閑文字手帖

馬手に盃 弓手に肴

1240 醉狂なペンS

 この稿で云ふペンは、嘗てオリンパスが出してゐた、銀塩且つハーフサイズの銘ですからね、念の為。これはレンズ固着の系統、一眼レフのF系統(F/FT/FV、イレギュラーのFB)に大別出來、前者は更にオリジナルから、簡単操作に特化したEE系と、大口径レンズを奢つたD系に分岐する。

 殆どの機種は、昭和卅四年から四十三年にかけての發賣。日本のカメラ史で云ふ、"ハーフサイズ・ブーム"と重なる…といふより、ペンの流行(と衰退)こそ、ハーフサイズの歴史と考へる方が、實態に近いと思ふ。詳しいことは、ハーフサイズ・カメラ史の専門家に任せたい。任せますよ。

 ペンに戻りませう。オリジナルの銘は、後ろになんにも附かない、ただのペンだつた。後に續けられる名前ではなかつたから、オリンパスは当初、そこまで賣れるとは考へなかつたらしい。さうだらうね、元は新人技術者に与へた課題の成果に過ぎなかつたもの。

 併し、賣れた。だからレンズをちよいと明るくし、シャッターを改良したペンS、ペンSのレンズだけをオリジナルに戻したペンS3.5が續き、広角レンズを採用したペンWまで派生したんである。青年技術者の得意と困惑、思ふべし。

 目測で縦位置。

 露光計未搭載。

 全機械式制禦。

 オリジナルとその直系は、すべて同じである。被冩界深度を考へたら、三メートルくらゐのピント位置で、どうにかなる。露光の方も、ASA100か200のフヰルムで、函に書かれた目安を参考にすれば、大外しの心配は少からう。

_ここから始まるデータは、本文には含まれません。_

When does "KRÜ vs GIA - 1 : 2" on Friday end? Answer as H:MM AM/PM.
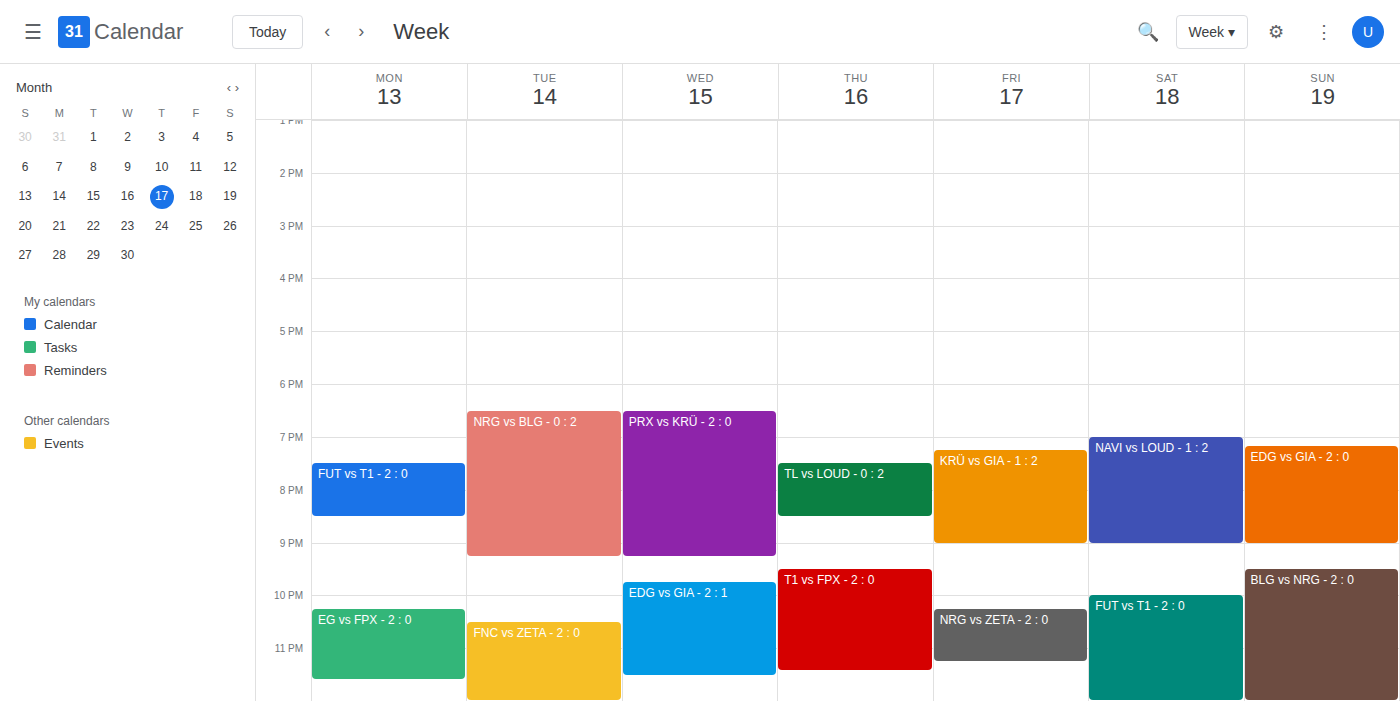
9:00 PM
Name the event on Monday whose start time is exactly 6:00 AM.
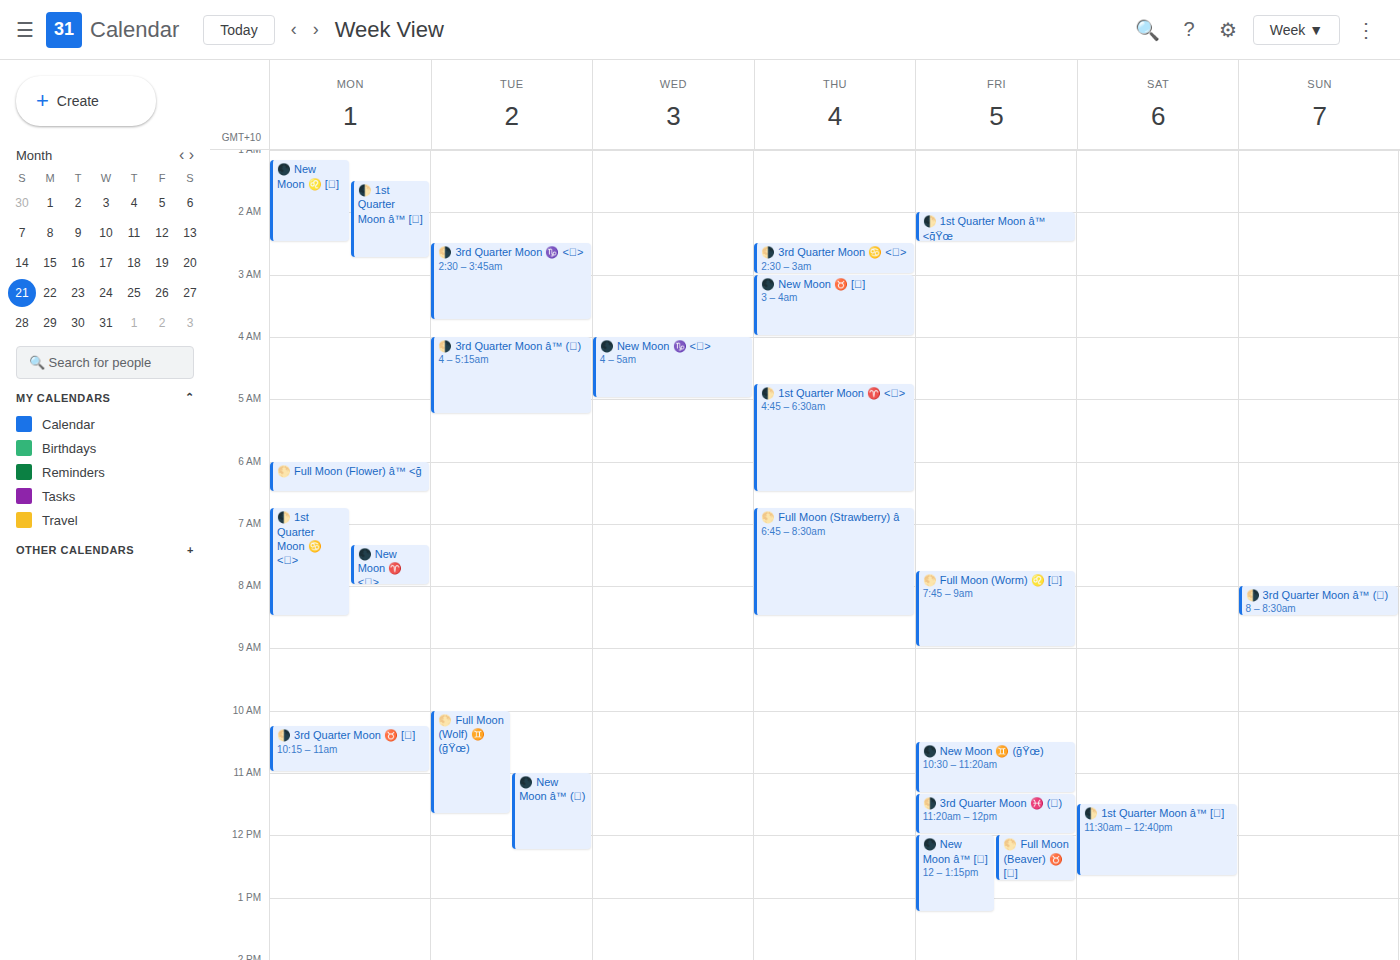
"🌕 Full Moon (Flower) â™ <ğ"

 さう考へると、ペンのオリジナル系統は、たいへんよく出來た機種群と云つていい。唯一の問題は、当時のフヰルムだと、大きな引伸しには難があつたことだが、この責がオリンパスにも、設計者にもないのは勿論である。忸怩たる思ひといふやつは、あつたかも知れないなあ。

 過去に二度、買つた。平成のフヰルムを使つたから、冩りに取り立てて不満は感じなかつた。部品を減らす…詰り製造の費用を抑へる工夫を重ねた設計で、たつたひとつ、お金を掛けたのが、この三群四枚のDズイコーだつたといふ。文句が出ないのも、当り前といふべきか。

 今でも偶に慾しいと思ふことがある。ペンSか同S3.5のどちらか。がらくた函のどこかに、サードパーティ製のフードとフヰルタが転がつてゐる筈で、細々したアクセサリを探して附けたい。ものの本によると、ペンのアクセサリは、意外なくらゐ、用意されてゐた。各種のフードやフヰルタ。フラッシュバルブ装置。接冩用のアタッチメントや複冩用のスタンド。さらには顕微鏡に取りつけるアダプタ(念を押すまでもなく、オリンパス…高千穂光學は元々、顕微鏡で名を馳せた會社)まであつたらしい。

 この種類の多さは、本体で出來ることは限られてゐると、逆説的に證明してゐて、初期のライカ聯想させる。とは云ふもののペンは、F系統を例外にすると、位置附けは"ご家族カメラ"である。そこまでする必要があつたらうか。私のやうな後年の数寄ものを、喜ばす積りでなかつたのはまあ、当然として、当時のユーザ…ご家庭で記念冩眞を担当しただらうお父さん方…に受けたとは思へない。何しろ上に挙げたアクセサリ群を、中古市場でただの一ぺんも、目にした記憶がないくらゐだから、きつと賣れなかつたのだ。ライカの膨大なアクセサリ群を意識して、ハーフサイズのシステムを作りたかつたのかと、想像は出来るけれど。

 なので探したい"細々したアクセサリ"は、(所謂)純正品を指すのではない。ストラップであり、キャップであり、もしかすると距離計や単獨の露光計、卓上用の三脚、叉それらを纏められるケイス乃至ポーチ或はバッグのことを云ふので、我ながら醉狂な物慾だと思ふ。併しかういふセットに、卅六枚撮りのフヰルムを一本詰めておけば、一泊か二泊の呑み歩きながらの撮影散歩に、恰好ではないだらうか。